At my office in San Francisco, also marked as Excellent on T-Mobile's map, I was typically seeing two to three bars of LTE, and speeds averaging a respectable 4.7Mbps down after 10 tests. Again, this is about the same as I was seeing on my AT&T iPhone.

But when I managed to find a strong LTE signal from T-Mobile around town, its speeds were impressive. My best test in California was at the Oakland airport, where 4 bars of LTE got me 23Mbps down and 9.25Mbps up. At my brother's house in the Chicago suburbs, T-Mobile beat AT&T, even though AT&T had an extra bar when I tested.

Music savings

So for me, the network performance is pretty much a wash, with a slight edge to AT&T. T-Mobile does come with some extra perks like free music streaming: If you use Pandora, Spotify, Rhapsody, iHeartRadio, iTunes Radio, Milk Music, Slacker Radio, or Beatport SFX, all the music that you stream over the cellular connection won't count against your data plan.

While it's true that T-Mobile ditched overage charges, you still have a high-speed data bucket, and when that's gone, you can keep using data at a slower speed without paying more.

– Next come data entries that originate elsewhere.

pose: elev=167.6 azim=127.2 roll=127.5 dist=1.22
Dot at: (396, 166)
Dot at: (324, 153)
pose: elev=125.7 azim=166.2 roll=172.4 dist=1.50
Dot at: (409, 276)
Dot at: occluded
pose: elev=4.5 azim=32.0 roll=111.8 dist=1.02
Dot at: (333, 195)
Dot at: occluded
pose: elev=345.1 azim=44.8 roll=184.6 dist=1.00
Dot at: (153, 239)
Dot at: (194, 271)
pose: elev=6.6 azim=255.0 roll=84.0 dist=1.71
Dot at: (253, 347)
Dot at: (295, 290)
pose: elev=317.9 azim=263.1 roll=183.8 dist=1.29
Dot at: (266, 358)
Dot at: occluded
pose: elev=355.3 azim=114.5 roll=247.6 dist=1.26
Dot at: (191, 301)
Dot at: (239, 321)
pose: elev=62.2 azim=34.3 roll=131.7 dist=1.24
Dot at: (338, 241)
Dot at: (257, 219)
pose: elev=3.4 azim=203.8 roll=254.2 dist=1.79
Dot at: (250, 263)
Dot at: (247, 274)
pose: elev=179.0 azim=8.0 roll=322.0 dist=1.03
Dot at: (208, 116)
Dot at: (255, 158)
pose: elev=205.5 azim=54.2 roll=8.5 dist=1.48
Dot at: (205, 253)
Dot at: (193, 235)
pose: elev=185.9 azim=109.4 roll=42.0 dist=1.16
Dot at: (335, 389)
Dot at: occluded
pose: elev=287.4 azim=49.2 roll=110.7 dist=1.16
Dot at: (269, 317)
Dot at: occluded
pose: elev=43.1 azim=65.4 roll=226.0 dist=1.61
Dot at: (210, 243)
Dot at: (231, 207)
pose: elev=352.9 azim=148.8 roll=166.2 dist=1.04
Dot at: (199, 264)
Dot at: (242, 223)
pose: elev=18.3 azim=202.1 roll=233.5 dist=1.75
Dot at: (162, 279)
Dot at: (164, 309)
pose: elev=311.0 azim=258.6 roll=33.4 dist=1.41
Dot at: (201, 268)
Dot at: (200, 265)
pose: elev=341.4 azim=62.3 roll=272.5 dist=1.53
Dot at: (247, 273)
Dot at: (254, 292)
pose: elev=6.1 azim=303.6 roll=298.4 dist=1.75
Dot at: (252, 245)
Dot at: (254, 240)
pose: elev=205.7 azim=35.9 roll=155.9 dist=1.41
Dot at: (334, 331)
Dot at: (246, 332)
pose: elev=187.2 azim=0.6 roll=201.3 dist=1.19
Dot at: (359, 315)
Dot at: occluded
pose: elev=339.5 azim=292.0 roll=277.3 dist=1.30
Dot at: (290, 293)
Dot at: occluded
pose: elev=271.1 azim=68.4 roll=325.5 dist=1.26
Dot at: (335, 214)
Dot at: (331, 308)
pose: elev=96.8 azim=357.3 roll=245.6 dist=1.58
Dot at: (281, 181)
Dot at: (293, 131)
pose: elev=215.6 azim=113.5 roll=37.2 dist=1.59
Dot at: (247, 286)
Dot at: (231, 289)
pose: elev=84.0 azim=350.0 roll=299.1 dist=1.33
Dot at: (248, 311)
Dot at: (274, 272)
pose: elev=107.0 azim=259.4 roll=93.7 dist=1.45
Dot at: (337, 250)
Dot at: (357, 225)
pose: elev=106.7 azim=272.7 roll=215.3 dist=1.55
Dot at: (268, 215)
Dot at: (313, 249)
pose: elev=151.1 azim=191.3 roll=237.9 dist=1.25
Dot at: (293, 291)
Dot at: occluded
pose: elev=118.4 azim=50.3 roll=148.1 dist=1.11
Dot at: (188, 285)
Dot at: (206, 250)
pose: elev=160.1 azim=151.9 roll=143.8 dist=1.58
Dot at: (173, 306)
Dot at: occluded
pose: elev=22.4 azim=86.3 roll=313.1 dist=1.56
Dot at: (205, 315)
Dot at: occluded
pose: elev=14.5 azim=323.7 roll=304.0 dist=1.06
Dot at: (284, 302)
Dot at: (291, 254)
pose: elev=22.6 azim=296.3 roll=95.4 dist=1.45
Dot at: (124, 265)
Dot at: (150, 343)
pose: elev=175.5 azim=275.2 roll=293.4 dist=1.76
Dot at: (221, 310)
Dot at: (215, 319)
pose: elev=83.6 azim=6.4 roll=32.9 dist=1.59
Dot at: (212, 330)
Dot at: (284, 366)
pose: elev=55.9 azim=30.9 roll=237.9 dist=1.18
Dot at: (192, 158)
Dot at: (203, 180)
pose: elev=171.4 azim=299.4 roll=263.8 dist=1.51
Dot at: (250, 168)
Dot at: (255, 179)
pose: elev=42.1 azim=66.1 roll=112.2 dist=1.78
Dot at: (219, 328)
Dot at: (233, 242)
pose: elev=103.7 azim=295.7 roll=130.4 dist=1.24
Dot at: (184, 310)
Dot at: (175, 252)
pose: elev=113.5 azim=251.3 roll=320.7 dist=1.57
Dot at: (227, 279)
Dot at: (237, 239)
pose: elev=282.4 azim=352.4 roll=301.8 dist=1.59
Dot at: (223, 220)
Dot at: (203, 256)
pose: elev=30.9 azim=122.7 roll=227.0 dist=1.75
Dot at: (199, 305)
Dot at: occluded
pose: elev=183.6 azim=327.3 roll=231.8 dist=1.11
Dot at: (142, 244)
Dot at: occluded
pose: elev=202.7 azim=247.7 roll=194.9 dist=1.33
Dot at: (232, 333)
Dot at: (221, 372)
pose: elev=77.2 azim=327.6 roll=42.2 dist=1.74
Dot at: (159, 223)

But now you'll be able to stream music without it hitting that high-speed data bucket, and if your high-speed data is gone for the month, you can still stream music at high speeds.

If your current carrier dings you for overage or throttles your speeds, or you're just afraid to stream music over cellular because you're worried that'll happen, this could be huge. Streaming an hour of Spotify used 51.6MB, an hour of iHeartRadio was 60.5MB, and an hour of Pandora was only 35.4MB. But a couple hours a day, five or six days a week, and that adds up fast.

Bottom line

Will I switch because of this test drive? Probably not. I might ask AT&T for a MicroCell to improve reception at my house, but it works fine at work and around town. T-Mobile's free music streaming is a great perk if you use it, and I do love to stream music, but I use Rdio, which isn't currently in T-Mobile's program. (The carrier is taking feedback from users on which services, if any, to add.) And I'm not worried about using too much data when streaming Rdio, either, since I still have the "unlimited" data plan that I got in 2008 with my iPhone 3G. (AT&T does throttle my speeds after 3GB, but most months I only use around 2GB.)